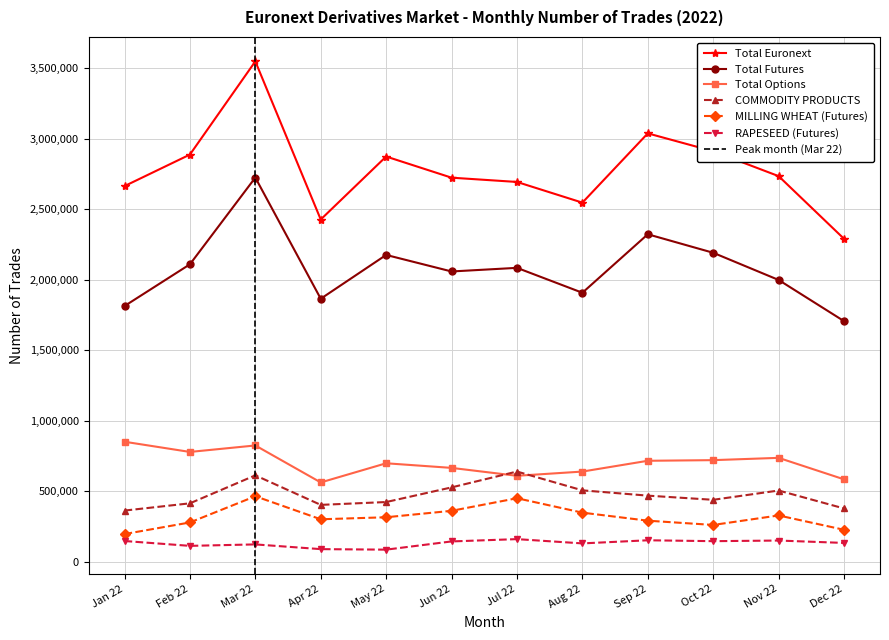

Reading left to right, what are all the values shown in this chart?

Total Euronext: 2663183	2886820	3547700	2426331	2872884	2722914	2692594	2545929	3037136	2910428	2733937	2289571
Total Futures: 1812709	2108670	2723582	1864459	2175092	2057856	2083553	1906950	2321665	2190457	1997714	1705717
Total Options: 850474	778150	824118	561872	697792	665058	609041	638979	715471	719971	736223	583854
COMMODITY PRODUCTS: 362407	413809	612267	402816	422920	526760	639169	505847	468293	438758	504606	377470
MILLING WHEAT (Futures): 195786	278171	463963	300698	314968	360651	449984	347643	290691	260449	327868	226198
RAPESEED (Futures): 146599	112163	122509	89019	85324	143608	159943	129604	151779	145443	149873	132961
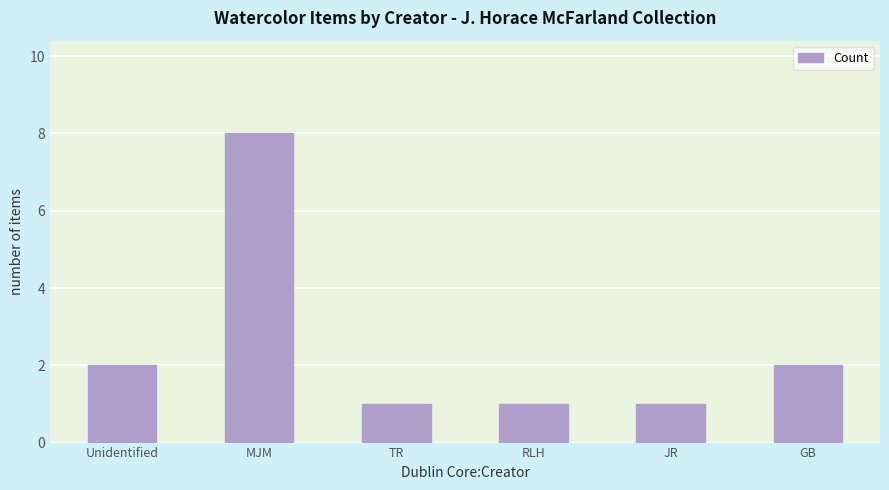

Which category has the highest value across all series?

MJM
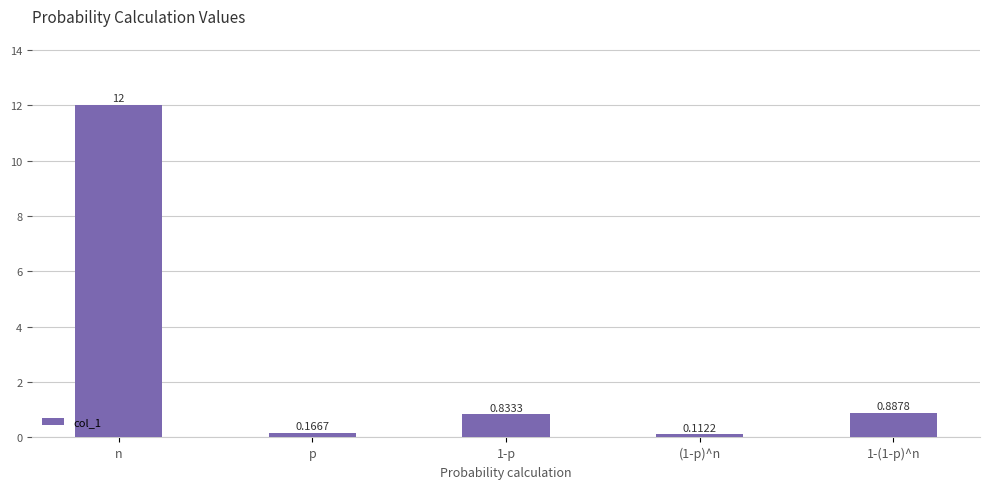

Rank the categories by value from lowest to highest.

(1-p)^n, p, 1-p, 1-(1-p)^n, n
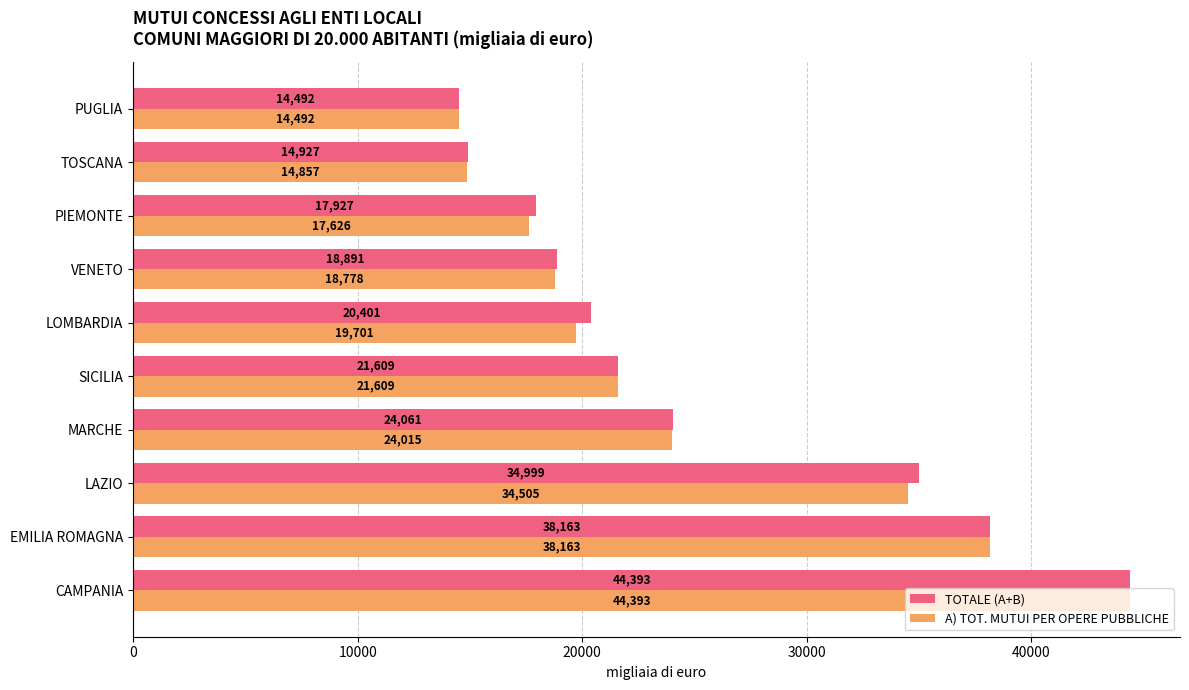

Count the number of data series in this chart.

2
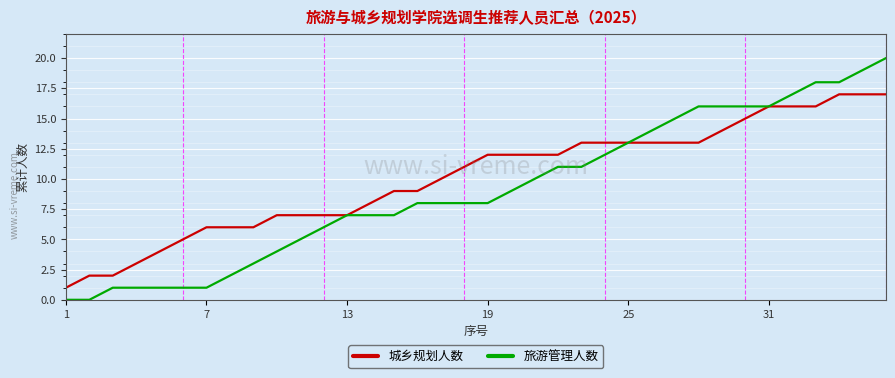

What is the maximum value for 旅游管理人数?

20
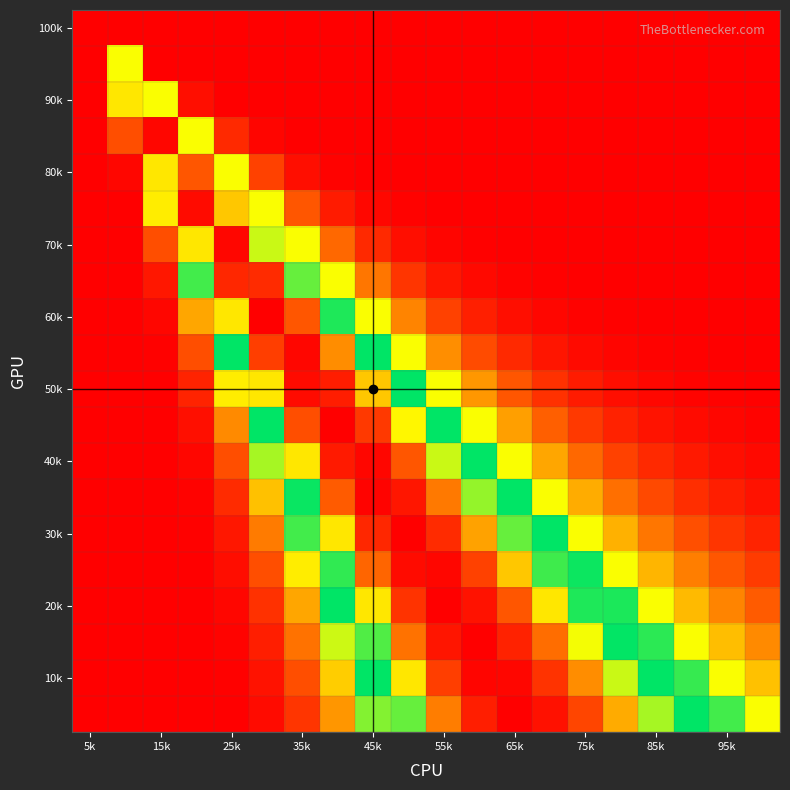

How many categories are shown in the chart?

20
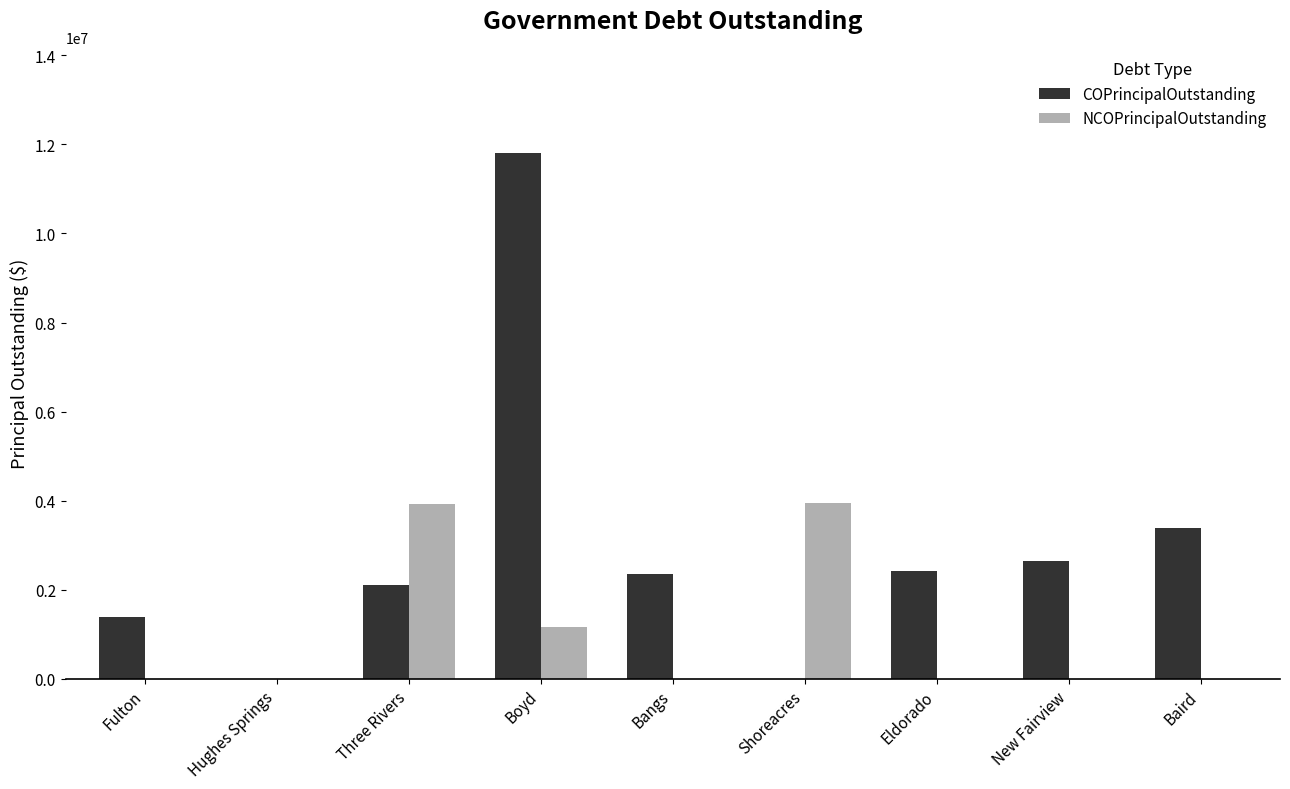

At which category does the chart reach its peak across all series?

Boyd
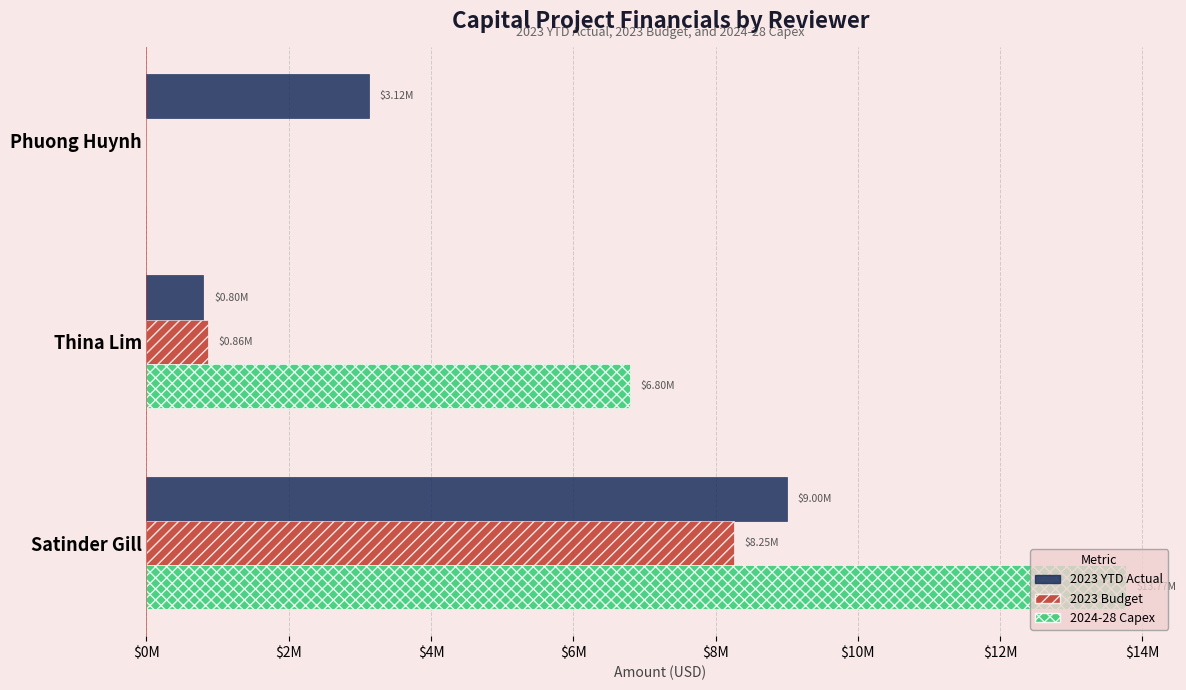

What are all the series names shown in the legend?

2023 YTD Actual, 2023 Budget, 2024-28 Capex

● ● ● ●

◆ **What is expected**
Copy out, word for word, everything from the line that contains "(1-p)^n, p, 1-p, 1-(1-p)^n, n" down to the last of the lines above, and leave out the pictures.

◆ **Task output**
(1-p)^n, p, 1-p, 1-(1-p)^n, n

Count the number of data series in this chart.

2

What is the maximum value for 旅游管理人数?

20

How many categories are shown in the chart?

20

At which category does the chart reach its peak across all series?

Boyd

What are all the series names shown in the legend?

2023 YTD Actual, 2023 Budget, 2024-28 Capex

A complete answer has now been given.